**PASSAGE PROVIDED**:
Boicourt v. Amex Assurance Co.

Decision Date15 March 2000
Docket NumberNo. G021061.,G021061.
Citation78 Cal.App.4th 1390,93 Cal.Rptr.2d 763
CourtCalifornia Court of Appeals Court of Appeals
PartiesLevi BOICOURT, Plaintiff and Appellant, v. AMEX ASSURANCE COMPANY, Defendant and Respondent.
OPINION

SILLS, P.J.

No less an authority on insurance law than John Alan Appleman declared 40 years ago that a liability insurer "is playing with fire" when it refuses to disclose policy limits. Such a refusal "cuts off the possibility of receiving an offer within the policy limits" by the company's "refusal to open the door to reasonable negotiations." (See Johanek v. Aberle (D.Mont.1961) 27 F.R.D. 272, 280, quoting Appleman, Circumstances Creating Excess Liability, at 315, in the 1960 proceedings of the Insurance Negligence and Compensation Law section of the American Bar Association.)

The present case involves another insurer who, at least allegedly, played with fire in refusing to disclose policy limits. Actually, because California law is quite clear that insurers may not disclose policy limits absent written permission from the insured,1 the insurer's sin here was a blanket refusal to contact the insured to see if he wanted the policy limits disclosed. But functionally it was the same thing. The insurer's refusal to disclose (or in California, the refusal to give the insured the option of disclosing) policy limits may have foreclosed a possible settlement of the underlying claim within those limits.

A blanket rule against precomplaint disclosure of policy limits creates a conflict of interest between liability insurers and their insureds. First, the insurer saves some money on administrative costs by never having to contact its policyholders to obtain the necessary authorization for disclosure. Second, the insurer gains a tactical advantage vis-à-vis the claimant by forcing the claimant to make any prelitigation offers "in the dark." Because the essence of bad faith in the liability insurance context is the insurer's elevation of its own parochial interests over the insured's at the expense of a policy limits settlement—that is, preferring its own interests over the insured's when there is a conflict of interest between them—we reverse the summary judgment in this case. That judgment was based on the idea that there could be no conflict of interest absent a formal settlement offer.

FACTS

On October 27, 1990, then 15-year-old Levi Boicourt was a passenger riding on the freeway in a 1967 Volkswagen Beetle driven by his 16-year-old friend Michael George Dean Belcher, when another Volkswagen—whose driver allegedly wanted to race—swerved into Belcher's path, causing Belcher's car to overturn. Boicourt suffered catastrophic injuries. Two months later, on December 17, 1990, and prior to filing any litigation against Boicourt's friend (or the friend's father, Michael Howard Belcher), Boicourt's attorney, James J. DiCesare, wrote to the adjusting firm hired by the father's insurer, Amex Assurance Company. DiCesare requested "written confirmation of your insured's applicable policy limits."

On January 22, 1991, a month after the request, an adjuster wrote to DiCesare to state that the company had a "policy not to disclose the amount of the policy limits." DiCesare would later say, in a declaration filed in opposition to a summary judgment motion, that he would have accepted the (subsequently revealed) $100,000 policy limits "on any date up to and including, January 22, 1991, when I was made aware that the policy limits would not be disclosed absent formal litigation."

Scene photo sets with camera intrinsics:
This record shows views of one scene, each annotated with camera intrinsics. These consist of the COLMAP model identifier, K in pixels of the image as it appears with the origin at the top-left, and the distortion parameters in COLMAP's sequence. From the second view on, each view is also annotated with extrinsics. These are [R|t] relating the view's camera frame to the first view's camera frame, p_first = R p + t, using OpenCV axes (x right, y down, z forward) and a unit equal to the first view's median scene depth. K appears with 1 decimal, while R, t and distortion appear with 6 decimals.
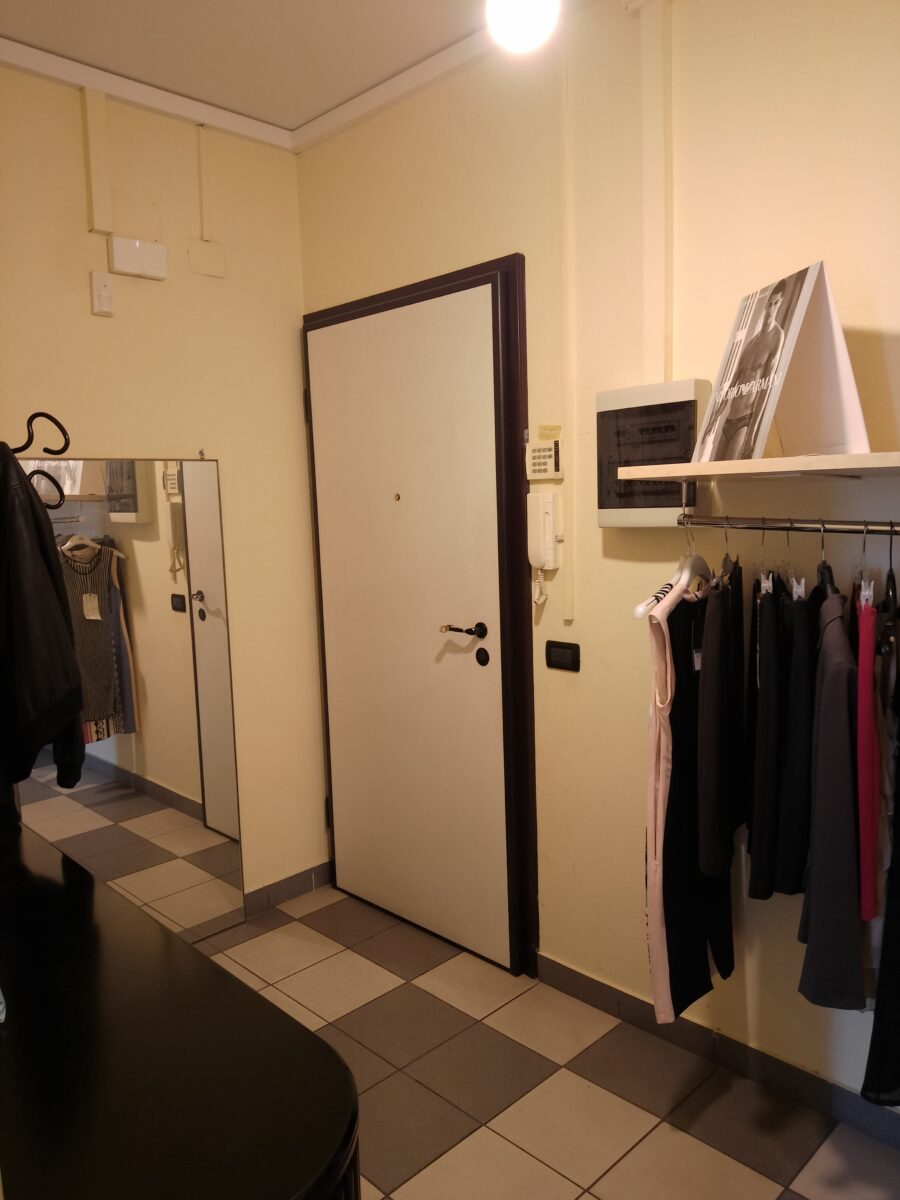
lens RADIAL K [[882.0, 0, 450.0], [0, 882.0, 600.0], [0, 0, 1]] dist [0.043202, -0.063857]
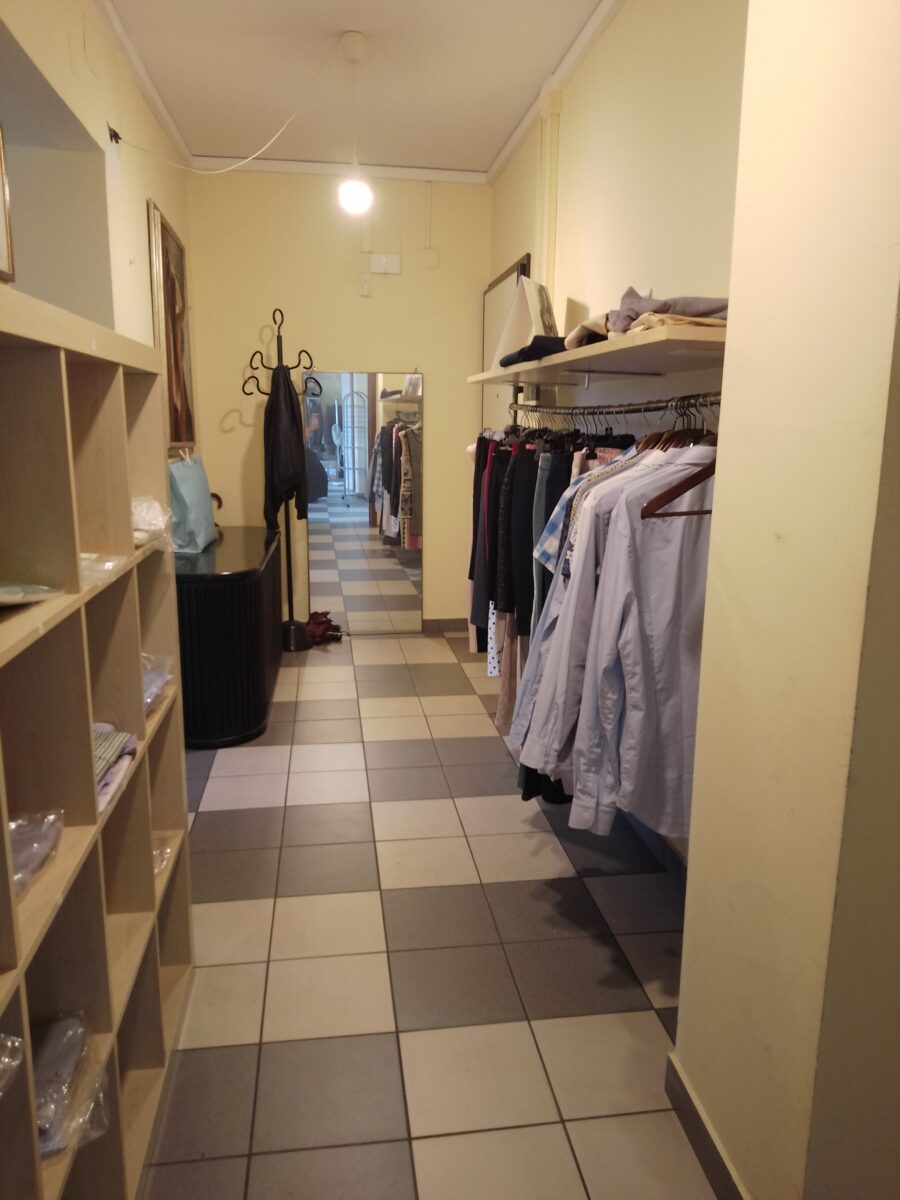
lens RADIAL K [[882.0, 0, 450.0], [0, 882.0, 600.0], [0, 0, 1]] dist [0.043202, -0.063857]
pose [[0.804565, 0.156608, -0.572842, 1.279975], [-0.104026, 0.986853, 0.123688, 0.099727], [0.584682, -0.039925, 0.810279, -0.642419]]
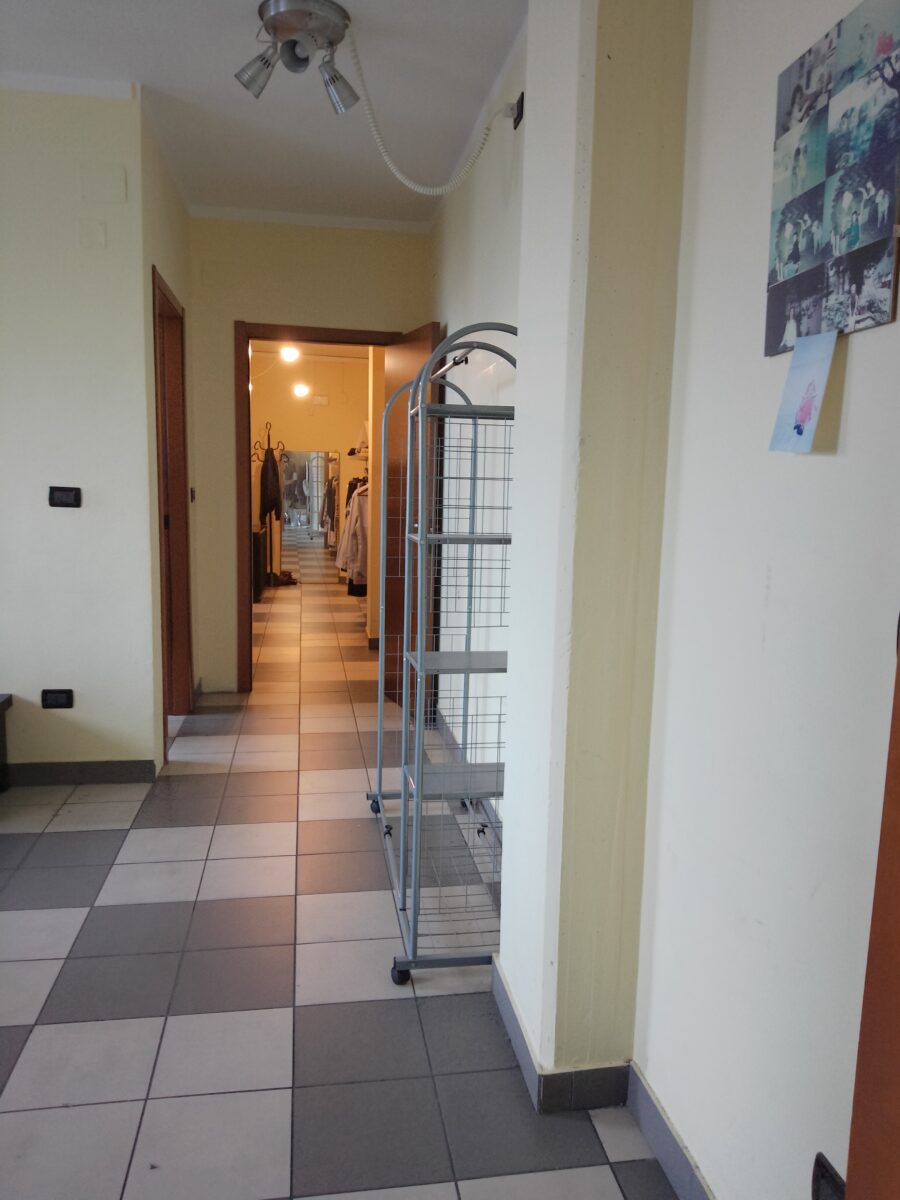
lens RADIAL K [[903.4, 0, 450.0], [0, 903.4, 600.0], [0, 0, 1]] dist [-0.075047, 0.063222]
pose [[0.815834, 0.122076, -0.565255, 3.275431], [-0.111272, 0.992337, 0.053712, 0.284985], [0.567480, 0.019077, 0.823166, -2.554265]]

**WHAT THE TASK ASKS**:
Print word for word everything in the Boicourt v. Amex Assurance Co. opinion above, from "Decision Date15 March" down to "Defendant and Respondent.".

**RESPONSE TO THIS TASK**:
Decision Date15 March 2000
Docket NumberNo. G021061.,G021061.
Citation78 Cal.App.4th 1390,93 Cal.Rptr.2d 763
CourtCalifornia Court of Appeals Court of Appeals
PartiesLevi BOICOURT, Plaintiff and Appellant, v. AMEX ASSURANCE COMPANY, Defendant and Respondent.